Elle avait commencé 2017 avec un César, une nomination aux Oscars, puis un Molière d'honneur. Isabelle Huppert a achevé cette «belle année» à Rome en recevant dimanche le Prix Europe pour le théâtre, qui récompense ses «extraordinaires aventures» sur scène.

«J'aime l'idée que ce soit un prix européen du théâtre et aussi parce que je suis une actrice française», a confié Isabelle Huppert, avant de se voir remettre le 16e Prix Europe pour le théâtre.
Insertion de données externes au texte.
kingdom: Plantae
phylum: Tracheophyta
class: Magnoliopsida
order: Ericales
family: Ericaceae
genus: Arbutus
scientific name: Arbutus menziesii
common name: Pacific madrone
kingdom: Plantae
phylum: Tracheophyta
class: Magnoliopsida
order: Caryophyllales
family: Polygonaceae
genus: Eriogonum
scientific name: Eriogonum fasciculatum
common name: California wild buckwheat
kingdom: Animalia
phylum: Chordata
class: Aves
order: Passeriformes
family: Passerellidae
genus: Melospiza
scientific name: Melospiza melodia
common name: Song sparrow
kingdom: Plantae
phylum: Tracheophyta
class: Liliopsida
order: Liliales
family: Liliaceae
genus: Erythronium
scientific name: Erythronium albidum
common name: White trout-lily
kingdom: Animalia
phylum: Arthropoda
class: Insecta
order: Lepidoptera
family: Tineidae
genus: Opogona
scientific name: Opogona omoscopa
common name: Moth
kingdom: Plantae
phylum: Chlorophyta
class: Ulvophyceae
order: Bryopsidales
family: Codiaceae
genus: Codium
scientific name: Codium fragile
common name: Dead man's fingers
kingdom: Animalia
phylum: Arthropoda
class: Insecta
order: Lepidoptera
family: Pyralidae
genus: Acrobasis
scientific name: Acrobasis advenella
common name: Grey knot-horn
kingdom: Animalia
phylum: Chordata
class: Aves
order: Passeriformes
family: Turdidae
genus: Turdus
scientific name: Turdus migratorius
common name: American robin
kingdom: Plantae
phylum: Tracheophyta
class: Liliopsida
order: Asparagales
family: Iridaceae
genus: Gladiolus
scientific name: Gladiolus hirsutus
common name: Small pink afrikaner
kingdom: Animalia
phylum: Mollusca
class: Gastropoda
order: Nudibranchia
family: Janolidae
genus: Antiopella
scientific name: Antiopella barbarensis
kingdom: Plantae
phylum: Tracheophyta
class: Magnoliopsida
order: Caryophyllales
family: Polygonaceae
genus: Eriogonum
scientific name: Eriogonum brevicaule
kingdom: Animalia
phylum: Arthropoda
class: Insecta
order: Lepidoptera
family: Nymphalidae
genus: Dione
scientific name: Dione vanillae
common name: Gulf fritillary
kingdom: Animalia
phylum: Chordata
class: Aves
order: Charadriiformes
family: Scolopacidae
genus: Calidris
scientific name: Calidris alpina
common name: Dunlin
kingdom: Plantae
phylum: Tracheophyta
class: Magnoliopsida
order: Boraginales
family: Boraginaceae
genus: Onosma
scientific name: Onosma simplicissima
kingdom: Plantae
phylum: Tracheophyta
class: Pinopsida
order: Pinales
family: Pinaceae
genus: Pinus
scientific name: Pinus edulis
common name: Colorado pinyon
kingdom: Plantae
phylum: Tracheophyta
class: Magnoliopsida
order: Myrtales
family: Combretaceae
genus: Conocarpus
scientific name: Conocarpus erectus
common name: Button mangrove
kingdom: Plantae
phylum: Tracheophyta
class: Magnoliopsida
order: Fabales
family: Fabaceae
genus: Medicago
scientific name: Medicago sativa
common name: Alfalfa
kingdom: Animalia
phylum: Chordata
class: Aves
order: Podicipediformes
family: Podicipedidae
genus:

Il a aussi été décerné à l'acteur britannique Jeremy Irons.

Né en 1986, sous l'impulsion de l'actrice grecque Melina Mercouri et de Jack Lang, alors tous deux ministres de la Culture, ce prix est considéré comme la plus haute récompense théâtrale du continent.

Il a été décerné à des metteurs en scène, comédiens ou chorégraphes comme Bob Wilson, Patrice Chéreau, Michel Piccoli ou encore Pina Bausch.

«C'est une récompense qui me touche particulièrement parce c'est un prix de théâtre et parce qu'il reconnaît les aventures extraordinaires que j'ai pu vivre avec des metteurs en scène comme Bob Wilson, Claude Régy ou Eric Lacascade», explique la comédienne à la filmographie et au palmarès impressionnants.

Elle a joué dans une centaine de films et reçu, entre autres récompenses, deux prix d'interprétation à Cannes (pour Violette Nozière en 1978 et La Pianiste en 2001) et un César de la meilleure actrice cette année (pour Elle de Paul Verhoeven).

Actrice prolifique, qui n'hésite pas à entrer dans la peau de femmes perverses, frustrées ou guettées par la folie, Isabelle Huppert a aussi fait preuve d'audace dans ses choix au théâtre, où elle a interprété une vingtaine rôles.

«Théâtre visionnaire»

«C'est suffisamment peu pour que je puisse tous les considérer comme importants même si Orlando, mis en scène par Bob Wilson (en 1993), a été un tournant dans mon parcours», estime-t-elle.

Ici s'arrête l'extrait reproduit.